Il y a des voix qui ne vieillissent pas. Elles se planquent, silencieuses, dans les interstices du temps. Elles traversent les villes, les ruptures, les maternités, les déceptions industrielles, les jingle studios, les relectures d’anciens carnets de chansons — et quand elles reviennent, elles ne demandent pas la parole. Elles la reprennent. Patti Zlaket est de cette race-là. Rare. Pas discrète : exigeante. Et Tunes [Deluxe Edition], troisième réédition remasterisée de sa discographie oubliée, agit comme une réapparition en plein jour. Elle ne revient pas dans l’industrie : elle revient dans nos vies.
Avec l’aide précieuse de Blake Morgan (le boss de Meridian, qui a offert à Lesley Gore ou Janita quelques-unes de leurs plus belles secondes chances discographiques), Zlaket ne se contente pas d’un dépoussiérage. Elle nous tend Tunes comme un miroir. Celui de ses années californiennes, de ses débuts pleins de promesses, de ses collaborations fébriles, de ses esquisses de grandeur pop artisanale. C’est un disque de transition qui, en version augmentée, devient une œuvre pivotale. À l’époque, elle écrivait en miroir, sur l’amour qui vacille et l’attente de la métamorphose. Aujourd’hui, on l’écoute comme on relit un carnet de bord, avec une acuité douloureuse.

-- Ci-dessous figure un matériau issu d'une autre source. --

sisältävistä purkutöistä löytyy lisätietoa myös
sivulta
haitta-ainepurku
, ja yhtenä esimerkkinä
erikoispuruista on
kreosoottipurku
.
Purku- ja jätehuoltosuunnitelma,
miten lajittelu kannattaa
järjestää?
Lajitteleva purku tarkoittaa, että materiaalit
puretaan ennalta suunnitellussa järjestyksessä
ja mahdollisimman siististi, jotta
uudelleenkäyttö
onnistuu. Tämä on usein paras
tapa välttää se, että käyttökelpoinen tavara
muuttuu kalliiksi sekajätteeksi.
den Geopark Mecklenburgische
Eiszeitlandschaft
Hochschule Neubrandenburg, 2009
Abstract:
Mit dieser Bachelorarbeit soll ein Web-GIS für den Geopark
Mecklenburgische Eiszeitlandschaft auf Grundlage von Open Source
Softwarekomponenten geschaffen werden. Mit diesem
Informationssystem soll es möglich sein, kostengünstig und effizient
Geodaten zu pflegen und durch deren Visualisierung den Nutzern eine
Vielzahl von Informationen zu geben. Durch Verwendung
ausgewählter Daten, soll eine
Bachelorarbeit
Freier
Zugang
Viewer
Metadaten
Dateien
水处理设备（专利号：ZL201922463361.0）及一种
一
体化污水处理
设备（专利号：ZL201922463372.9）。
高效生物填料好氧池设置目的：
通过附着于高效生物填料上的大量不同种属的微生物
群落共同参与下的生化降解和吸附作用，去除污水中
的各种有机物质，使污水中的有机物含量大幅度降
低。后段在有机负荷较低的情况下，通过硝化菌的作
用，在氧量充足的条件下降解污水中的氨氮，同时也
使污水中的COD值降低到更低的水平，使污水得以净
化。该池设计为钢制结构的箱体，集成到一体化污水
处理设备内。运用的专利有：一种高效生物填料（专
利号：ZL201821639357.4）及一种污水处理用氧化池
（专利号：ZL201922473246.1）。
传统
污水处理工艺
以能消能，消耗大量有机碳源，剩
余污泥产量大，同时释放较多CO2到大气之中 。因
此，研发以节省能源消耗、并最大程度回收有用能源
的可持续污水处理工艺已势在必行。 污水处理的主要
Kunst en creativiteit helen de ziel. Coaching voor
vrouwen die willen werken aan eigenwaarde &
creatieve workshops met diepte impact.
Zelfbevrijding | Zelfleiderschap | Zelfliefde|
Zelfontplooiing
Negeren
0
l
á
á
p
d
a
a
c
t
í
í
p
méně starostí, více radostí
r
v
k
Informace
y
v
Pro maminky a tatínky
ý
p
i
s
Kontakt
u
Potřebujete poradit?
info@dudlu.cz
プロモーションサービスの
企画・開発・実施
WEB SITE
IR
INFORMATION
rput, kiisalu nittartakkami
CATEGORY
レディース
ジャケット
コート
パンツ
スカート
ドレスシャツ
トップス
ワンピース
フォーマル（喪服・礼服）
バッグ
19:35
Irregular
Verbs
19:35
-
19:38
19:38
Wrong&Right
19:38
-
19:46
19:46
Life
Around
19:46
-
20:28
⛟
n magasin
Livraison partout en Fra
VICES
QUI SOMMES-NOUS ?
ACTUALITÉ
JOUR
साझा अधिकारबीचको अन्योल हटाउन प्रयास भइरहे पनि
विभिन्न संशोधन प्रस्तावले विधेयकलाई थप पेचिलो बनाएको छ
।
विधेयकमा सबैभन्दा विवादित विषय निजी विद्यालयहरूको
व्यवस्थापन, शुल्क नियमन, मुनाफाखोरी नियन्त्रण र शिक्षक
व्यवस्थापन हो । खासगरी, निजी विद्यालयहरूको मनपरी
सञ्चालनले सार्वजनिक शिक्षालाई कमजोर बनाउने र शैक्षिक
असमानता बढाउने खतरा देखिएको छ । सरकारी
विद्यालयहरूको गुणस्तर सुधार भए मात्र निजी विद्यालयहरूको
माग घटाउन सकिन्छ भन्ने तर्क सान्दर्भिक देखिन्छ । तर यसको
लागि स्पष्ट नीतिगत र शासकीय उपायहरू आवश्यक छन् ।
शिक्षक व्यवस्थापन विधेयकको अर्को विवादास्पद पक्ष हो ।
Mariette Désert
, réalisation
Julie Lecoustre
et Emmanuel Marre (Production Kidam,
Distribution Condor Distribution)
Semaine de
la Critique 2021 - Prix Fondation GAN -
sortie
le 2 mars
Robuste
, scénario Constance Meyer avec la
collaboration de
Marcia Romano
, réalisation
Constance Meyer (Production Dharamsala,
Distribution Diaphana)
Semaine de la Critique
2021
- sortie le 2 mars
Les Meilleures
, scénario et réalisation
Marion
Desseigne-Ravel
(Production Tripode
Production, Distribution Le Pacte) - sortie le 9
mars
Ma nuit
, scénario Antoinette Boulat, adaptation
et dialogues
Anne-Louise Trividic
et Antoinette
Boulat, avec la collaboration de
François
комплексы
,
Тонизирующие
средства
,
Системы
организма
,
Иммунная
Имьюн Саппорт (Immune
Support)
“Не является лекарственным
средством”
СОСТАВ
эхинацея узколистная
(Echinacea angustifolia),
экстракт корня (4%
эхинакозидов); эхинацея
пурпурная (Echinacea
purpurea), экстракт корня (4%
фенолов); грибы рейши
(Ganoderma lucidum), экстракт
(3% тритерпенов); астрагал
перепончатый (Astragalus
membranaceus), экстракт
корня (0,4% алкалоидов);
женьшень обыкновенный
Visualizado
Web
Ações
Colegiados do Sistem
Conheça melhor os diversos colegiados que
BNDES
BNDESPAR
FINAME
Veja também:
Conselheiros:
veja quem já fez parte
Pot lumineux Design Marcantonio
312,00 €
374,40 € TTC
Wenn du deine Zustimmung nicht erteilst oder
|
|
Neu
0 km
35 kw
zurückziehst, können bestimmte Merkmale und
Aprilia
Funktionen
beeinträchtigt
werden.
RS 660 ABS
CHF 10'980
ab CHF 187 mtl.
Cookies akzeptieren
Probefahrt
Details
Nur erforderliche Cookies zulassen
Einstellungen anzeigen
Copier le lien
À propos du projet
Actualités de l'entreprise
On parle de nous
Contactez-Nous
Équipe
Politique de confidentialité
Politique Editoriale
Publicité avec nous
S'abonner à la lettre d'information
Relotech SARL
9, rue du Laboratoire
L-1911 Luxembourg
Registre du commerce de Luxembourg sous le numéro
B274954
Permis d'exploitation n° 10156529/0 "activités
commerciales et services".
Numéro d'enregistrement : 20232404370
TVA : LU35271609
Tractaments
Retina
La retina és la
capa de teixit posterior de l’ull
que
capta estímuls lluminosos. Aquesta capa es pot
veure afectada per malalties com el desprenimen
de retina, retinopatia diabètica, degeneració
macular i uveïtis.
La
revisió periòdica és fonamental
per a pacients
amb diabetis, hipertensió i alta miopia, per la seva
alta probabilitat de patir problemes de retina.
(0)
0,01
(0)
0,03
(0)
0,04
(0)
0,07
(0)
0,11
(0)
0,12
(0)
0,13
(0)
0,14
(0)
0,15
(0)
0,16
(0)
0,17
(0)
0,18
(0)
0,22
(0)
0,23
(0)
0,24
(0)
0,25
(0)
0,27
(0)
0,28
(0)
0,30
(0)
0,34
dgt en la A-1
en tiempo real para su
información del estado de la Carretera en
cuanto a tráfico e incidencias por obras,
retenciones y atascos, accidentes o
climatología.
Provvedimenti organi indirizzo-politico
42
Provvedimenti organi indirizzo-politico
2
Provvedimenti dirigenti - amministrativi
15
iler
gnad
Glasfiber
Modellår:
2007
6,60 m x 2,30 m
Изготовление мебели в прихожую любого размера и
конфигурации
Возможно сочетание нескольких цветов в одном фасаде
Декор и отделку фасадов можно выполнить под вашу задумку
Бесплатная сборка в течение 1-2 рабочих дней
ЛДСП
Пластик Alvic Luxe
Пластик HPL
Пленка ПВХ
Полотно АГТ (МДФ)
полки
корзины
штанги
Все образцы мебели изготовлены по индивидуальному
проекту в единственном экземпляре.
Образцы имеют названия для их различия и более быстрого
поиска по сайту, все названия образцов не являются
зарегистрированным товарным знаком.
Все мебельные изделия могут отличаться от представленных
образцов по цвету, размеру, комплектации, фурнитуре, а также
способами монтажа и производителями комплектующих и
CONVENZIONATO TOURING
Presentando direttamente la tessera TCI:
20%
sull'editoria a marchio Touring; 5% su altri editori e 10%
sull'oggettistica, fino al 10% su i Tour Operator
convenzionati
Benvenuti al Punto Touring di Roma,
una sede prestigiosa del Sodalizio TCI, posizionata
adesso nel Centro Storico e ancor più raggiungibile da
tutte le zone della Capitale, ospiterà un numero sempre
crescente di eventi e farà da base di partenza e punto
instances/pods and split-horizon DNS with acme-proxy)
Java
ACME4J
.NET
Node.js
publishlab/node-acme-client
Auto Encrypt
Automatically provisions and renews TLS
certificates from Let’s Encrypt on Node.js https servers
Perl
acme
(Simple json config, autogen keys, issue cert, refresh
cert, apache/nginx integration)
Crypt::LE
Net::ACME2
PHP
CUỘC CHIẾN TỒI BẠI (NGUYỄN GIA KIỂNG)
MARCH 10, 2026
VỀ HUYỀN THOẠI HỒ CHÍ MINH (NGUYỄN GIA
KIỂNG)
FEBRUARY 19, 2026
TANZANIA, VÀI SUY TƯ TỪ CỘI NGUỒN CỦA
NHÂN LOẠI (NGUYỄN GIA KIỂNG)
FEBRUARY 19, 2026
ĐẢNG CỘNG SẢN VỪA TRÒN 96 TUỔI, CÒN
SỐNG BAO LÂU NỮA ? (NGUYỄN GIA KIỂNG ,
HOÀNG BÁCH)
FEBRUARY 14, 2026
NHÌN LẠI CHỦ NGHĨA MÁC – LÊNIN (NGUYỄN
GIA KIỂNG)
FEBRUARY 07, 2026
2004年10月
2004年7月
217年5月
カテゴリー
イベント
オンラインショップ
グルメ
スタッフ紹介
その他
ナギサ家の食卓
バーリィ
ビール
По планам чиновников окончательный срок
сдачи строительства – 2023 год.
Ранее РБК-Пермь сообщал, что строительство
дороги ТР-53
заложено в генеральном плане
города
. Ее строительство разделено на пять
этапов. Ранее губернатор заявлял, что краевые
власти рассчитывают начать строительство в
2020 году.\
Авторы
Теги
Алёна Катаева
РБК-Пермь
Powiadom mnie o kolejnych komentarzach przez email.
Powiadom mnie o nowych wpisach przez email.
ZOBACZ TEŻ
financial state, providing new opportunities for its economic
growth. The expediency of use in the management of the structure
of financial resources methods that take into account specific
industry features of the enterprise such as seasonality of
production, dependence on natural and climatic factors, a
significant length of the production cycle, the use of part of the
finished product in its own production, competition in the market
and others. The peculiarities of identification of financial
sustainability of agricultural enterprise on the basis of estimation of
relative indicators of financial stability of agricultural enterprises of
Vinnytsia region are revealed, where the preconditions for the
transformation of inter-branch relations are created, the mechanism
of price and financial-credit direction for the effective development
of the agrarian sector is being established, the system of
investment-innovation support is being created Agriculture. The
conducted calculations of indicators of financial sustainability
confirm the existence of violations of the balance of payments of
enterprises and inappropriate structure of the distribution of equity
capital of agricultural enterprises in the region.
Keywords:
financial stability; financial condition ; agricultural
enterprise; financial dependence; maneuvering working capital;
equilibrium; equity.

Ce qui frappe, ce n’est pas tant la justesse mélodique — toujours là — ni même cette voix de gorge, au bord du souffle mais jamais du pathos. C’est ce qu’il reste de l’élan. La mélancolie ici est active. Elle fabrique des architectures. Dans Tunes, le piano s’efface souvent pour laisser respirer l’intimité. Les titres bonus, comme Waiting For The Cue avec Wayne Johnson à la guitare, ne sont pas là pour meubler : ce sont des révélateurs. Ils éclairent les morceaux originaux d’une lumière nouvelle. Ce n’est pas un simple ajout d’inédits, c’est une recontextualisation sensible de toute une époque personnelle.
Les fantômes de Carole King, de Laura Nyro et de Judee Sill passent comme des ombres bienveillantes sur les ballades les plus dépouillées. Mais ce n’est pas un hommage. C’est une cousine tardive, qui chante avec les mêmes silences, les mêmes failles. C’est un disque qui respire. Qui pleure aussi, parfois, mais en silence.
Tunes [Deluxe Edition] est moins une réédition qu’une conversation reprise là où elle s’était interrompue. À l’heure où tout doit aller vite, Zlaket nous impose la lenteur du sentiment vrai. C’est peut-être ça, la vraie modernité. Revenir sans prévenir. Chanter sans s’excuser. Écouter sans oublier.